The AURALiC ALTAIR Wireless Streaming DAC is sonically a fast and musical DAC that offers unprecedented versatility. It handles almost every digital format currently in use including Quad DSD and DXD and wrings the most out of even the most humble recordings. Switchable digital filters means that you can tailor the sound to your own taste and a phase reversal switch means you can correct what was broken by the recording process (or possibly your streaming service). And they take the concept of streaming music seriously, not only giving you access to streaming services, but letting you stream from a NAS or uPnP/DLNA media server or Bluetooth device, and by allowing you to connect directly to an external hard drive, it renders the concept of a USB DAC obsolete, removing the computer from the signal processing entirely, guaranteeing the best possible performance.
Frequency Response 20 – 20KHz, +/- 0.1dB*
THD+N <0.0003%, 20Hz-20KHz at 0dBFS
Dynamic Range 124dB, 20Hz-20KHz, A-weighted
Streaming Inputs Network shared folder USB Drive Internal Music Storage** uPnP/DLNA Media Server TIDAL and Qobuz streaming Internet Radio AirPlay Bluetooth Songcast
Digital Inputs 1*AES/EBU 1*Coaxial 1*Toslink 1*USB device to computer 2*USB host to storage and DAC 1*RJ45 Gigabit Ethernet 1*802.11b/g/n/ac Tri-Band WiFi
Analog Outputs 1*Balanced XLR(output impedance 10ohm) 1*Single-ended RCA(output impedance 50ohm) 1*6.35mm headphone Jack (output impedance 5ohm)

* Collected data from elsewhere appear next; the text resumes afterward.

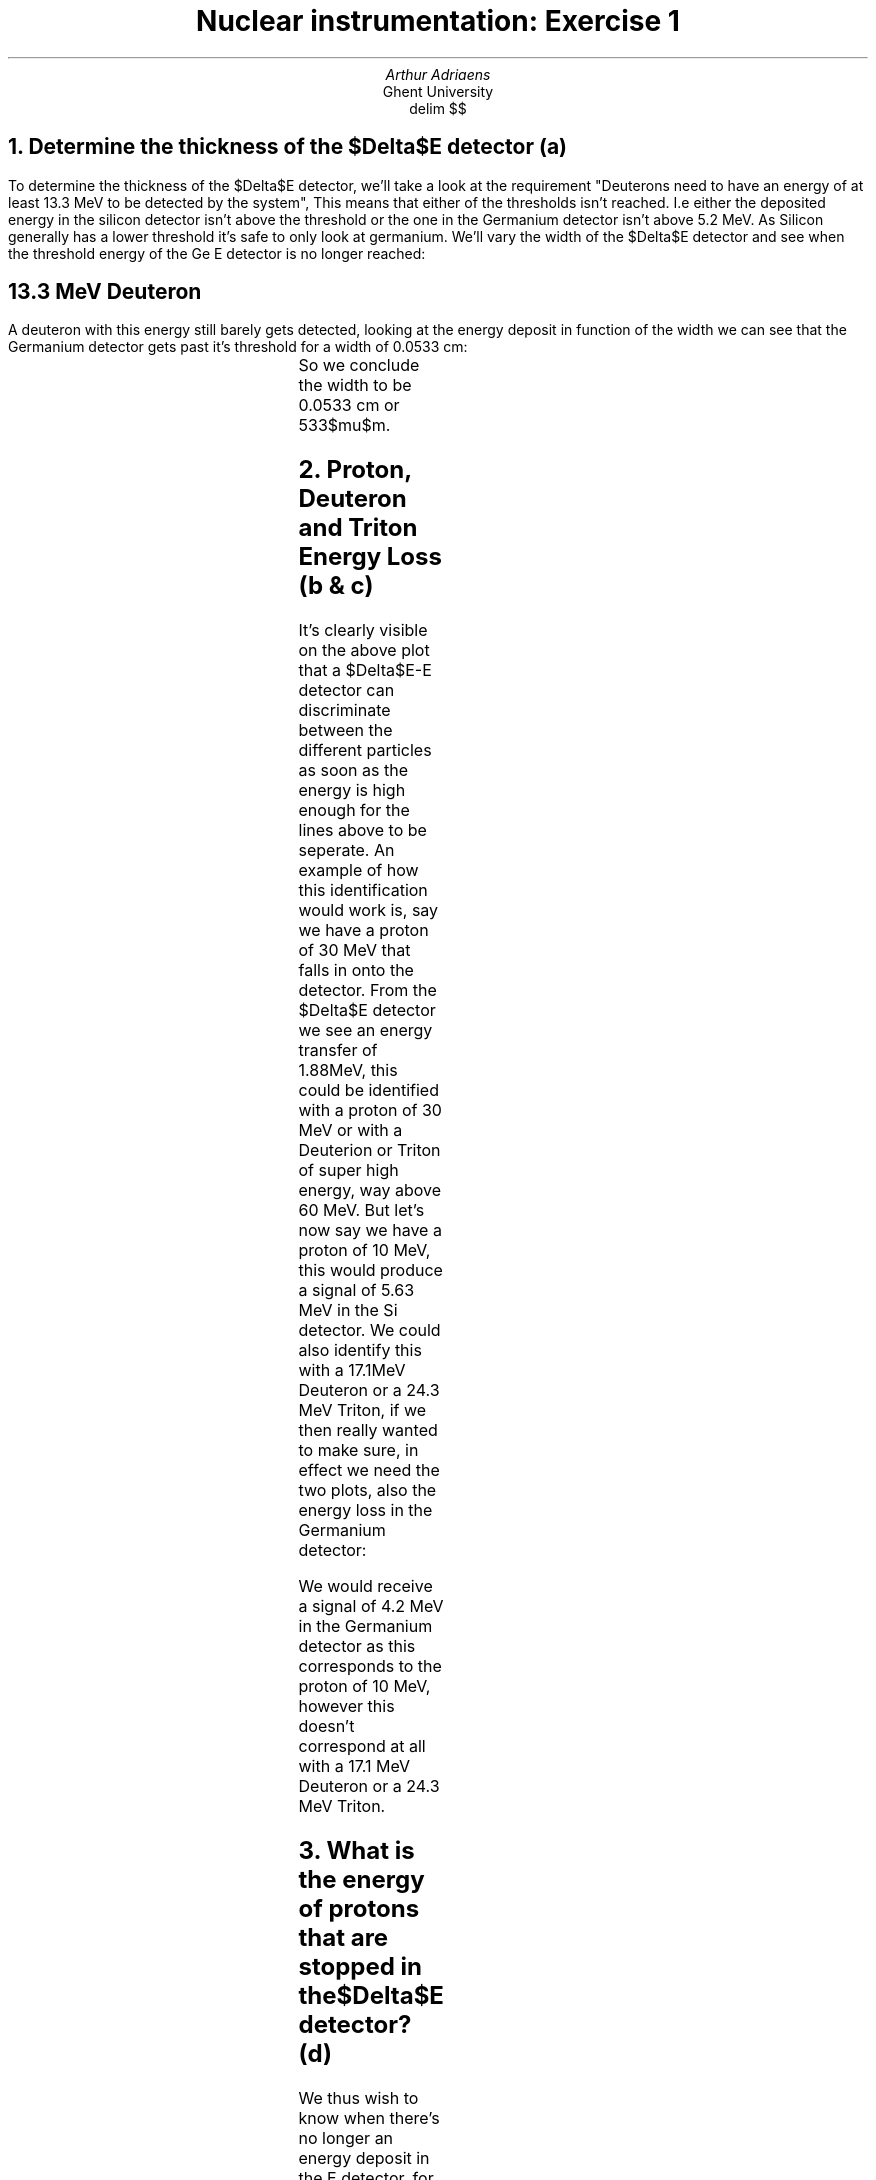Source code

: .TL
Nuclear instrumentation:
Exercise 1
.AU 
Arthur Adriaens
.AI
Ghent University
.EQ
delim $$
.EN
.NH
Determine the thickness of the $Delta$E detector (a)
.LT
.PP
To determine the thickness of the $Delta$E detector, we'll take
a look at the requirement "Deuterons need to have an
energy of at least 13.3 MeV to be detected by the system",
This means that either of the thresholds isn't reached. I.e either the
deposited energy in the silicon detector isn't above the threshold or the one
in the Germanium detector isn't above 5.2 MeV. As Silicon generally has a lower
threshold it's safe to only look at germanium.
We'll vary the width of the $Delta$E detector and see when the
threshold energy of the Ge E detector is no longer reached:
.SH
13.3 MeV Deuteron
.LT
.PP
A deuteron with this energy still barely gets detected, looking
at the energy deposit in function of the width we can see that the Germanium detector gets past it's threshold for a width of 0.0533 cm: 
.TS
c c c . 
Width (cm)	Energy loss $Delta$E Detector (MeV)	Energy loss E detector (MeV)
0.0533	7.772	5.20667
0.05335	7.78273	5.19593
.TE
So we conclude the width to be 0.0533 cm or 533$mu$m.
.NH
Proton, Deuteron and Triton Energy Loss (b & c)
.LT
.PDFPIC -C DeltaEPlot.pdf 3i
.PP
It's clearly visible on the above plot that a $Delta$E-E
detector can discriminate between the different particles as
soon as the energy is high enough for the lines above to be
seperate.
An example of how this identification would work is, say we
have a proton of 30 MeV that falls in onto
the detector. From the $Delta$E detector we see an energy
transfer of 1.88MeV, this could be identified with a proton of
30 MeV or with a Deuterion or Triton of super high energy, way
above 60 MeV.
But let's now say we have a proton of 10 MeV, this would
produce a signal of 5.63 MeV in the Si detector. We could also
identify this with a 17.1MeV Deuteron or a 24.3 MeV Triton, if
we then really wanted to make sure, in effect we need the two
plots, also the energy loss in the Germanium detector:
.PDFPIC -C EPlot.pdf 2.8i
.PP
We would receive a signal of 4.2 MeV in the Germanium detector as this corresponds to the proton of 10 MeV, however this doesn't correspond at all with a 17.1 MeV Deuteron or a 24.3 MeV Triton. 
.NH
What is the energy of protons that are stopped in the $Delta$E
detector? (d)
.LT
.PP
We thus wish to know when there's no longer an energy deposit
in the E detector, for this we'll just have to run a simulation
over the energies for the early (<10 MeV) part, first a crude
calculation we see the following:
.TS
c c c . 
Kinetic Energy (MeV)	Energy loss $Delta$E Detector (MeV)	Energy loss E detector (MeV)
8.4	8.4	0
8.5	8.5	0
8.6	8.12009	0.319205
8.7	7.67421	0.865086
.TE
I.e zero energy loss up until $E sub {kin} = 8.5$ MeV so it
should be between 8.5 and 8.6 MeV, after doing multiple 'zooms'
we get:
.TS
c c c . 
Kinetic Energy (MeV)	Energy loss $Delta$E Detector (MeV)	Energy loss E detector (MeV)
8.5492	8.5492	0
8.5493	8.5493	0
8.5494	8.44907	0.100328
8.5495	8.44875	0.100752
.TE
I.e all protons up until Kinetic Energy of about 8.5493MeV are
stopped in the $Delta$E detector.
.NH
Determine the energy threshold of the $Delta$E-detector (e)
.LT
.PP
This can be found by looking at the moment the protons are no
longer detectable, it was given that this was at a kinetic
energy of 60 MeV so that corresponds to a threshold of 1.06916
MeV. 
.NH
Determine the low energy threshold of proton detection in the $Delta$E-E detector (f)
.LT
.PP
As the $Delta$E-E detector is used in coincidence mode, the
proton needs to be detected both in the $Delta$E and E block.
Looking at a simulation:
.PDFPIC -C f.pdf 4i
We find the low energy threshold of a proton to be at an energy
of about 10.56 MeV.
.NH
Determine the low energy threshold of Triton detection in the $Delta$E-E detector (g)
.LT
.PP
Again, looking at a simulation:
.PDFPIC -C g.pdf 3i
We find the low energy threshold of a Triton to be at an energy
of about 15.35 MeV.
.NH
What is the energy of protons that are stopped in the complete $Delta$E-E system? (h) 
.LT
.PP
This corresponds to particles with such kinetic energies that
the outgoing kinetic energy is zero, a quick simulation gives 
the following:
.PDFPIC -C h.pdf 2.9i
.PP
We can zoom in on the region where the energy starts to
increase, i.e when the particle starts being able to leave 
the detector and we find that this is at an energy of
about 66.2 MeV.
.PP
We can thus conclude that all protons of energies less than this
will be stopped by the complete $Delta$E-E system
.NH
What energy do such protons deposit in the $Delta$E detector and are they still detected in the $Delta$E-E system? (i)
.LT
.PP
In a plot, everything together over the range where the protons get completely blocked looks like this:
.PDFPIC -C i_1.pdf 4i
The $Delta$E detected deposit will look like this:
.PDFPIC -C i_2.pdf 4i
Everything that is cut away from the previous plot wasn't
detected by the system.
.NH
What step size did you use for your calculations? (j)
.LT
.PP
A step size of 0.0000001 centimeter (0.1 micrometer) was used, as one of the first tasks asked to micrometer precision I decided to take at least a tenth of that to get an accurate prediction. I later on checked if this was a good step size by redoing some calculations with a smaller step size but I didn't notice any significant differences.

Supported Digital Formats All PCM from 44.1KS/s to 384KS/s in 32Bit*** DSD64, DSD128, DSD256***
Output Voltage 4Vrms at 0dBFS (XLR) 2Vrms at 0dBFS (RCA)
Control Software AURALiC Lightning DS for iOS AURALiC RC-1 remote control OpenHome compatible control software uPnP compatible control software Roon Power Consumption Sleep: <10W Playback: 35W at max.
Dimension 13”W x 9”D x 2.6”H (33cm x 23cm x 6.5cm)
Weight 7.0 pounds (3.2kg)
Finishing Matte Black / Matte Silver
* Tested under Filter Mode Precise for all sampling rate ** With optional 2.5-inch HDD or SSD installed ** 352.8KS/s and 384KS/s are supported through streaming and USB input only *** 32bit is supported through streaming and USB input only *** By ‘DoP V1.1’ or native DSD protocol through streaming and USB input only
All specifications are subject to change without notice.
Gary Alan Barker is a writer who has been a member of the Audio Industry since 1978, having acted as technical writer for several high-end audio companies, and been an electronics hobbyist since 1960. He has also been a musician and writer since the mid 1960s.